*** Opening DATA FOR REVIEW ***

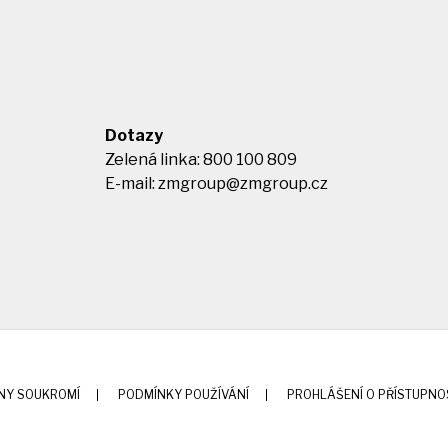
Dotazy
Zelená linka: 800 100 809
E-mail:
zmgroup@zmgroup.cz
NY SOUKROMÍ
PODMÍNKY POUŽÍVÁNÍ
PROHLÁŠENÍ O PŘÍSTUPNO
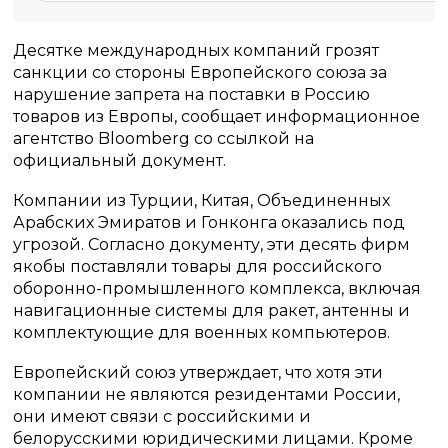
Десятке международных компаний грозят
санкции со стороны Европейского союза за
нарушение запрета на поставки в Россию
товаров из Европы, сообщает информационное
агентство Bloomberg со ссылкой на
официальный документ.
Компании из Турции, Китая, Объединенных
Арабских Эмиратов и Гонконга оказались под
угрозой. Согласно документу, эти десять фирм
якобы поставляли товары для российского
оборонно-промышленного комплекса, включая
навигационные системы для ракет, антенны и
комплектующие для военных компьютеров.
Европейский союз утверждает, что хотя эти
компании не являются резидентами России,
они имеют связи с российскими и
белорусскими юридическими лицами. Кроме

*** Closing DATA FOR REVIEW ***

— DIRECTIONS FOR THIS TASK —
Exact wording is required throughout: write out all the records, but no pictures.

— SOLVED PROBLEM —
Dotazy
Zelená linka: 800 100 809
E-mail:
zmgroup@zmgroup.cz
NY SOUKROMÍ
PODMÍNKY POUŽÍVÁNÍ
PROHLÁŠENÍ O PŘÍSTUPNO
Десятке международных компаний грозят
санкции со стороны Европейского союза за
нарушение запрета на поставки в Россию
товаров из Европы, сообщает информационное
агентство Bloomberg со ссылкой на
официальный документ.
Компании из Турции, Китая, Объединенных
Арабских Эмиратов и Гонконга оказались под
угрозой. Согласно документу, эти десять фирм
якобы поставляли товары для российского
оборонно-промышленного комплекса, включая
навигационные системы для ракет, антенны и
комплектующие для военных компьютеров.
Европейский союз утверждает, что хотя эти
компании не являются резидентами России,
они имеют связи с российскими и
белорусскими юридическими лицами. Кроме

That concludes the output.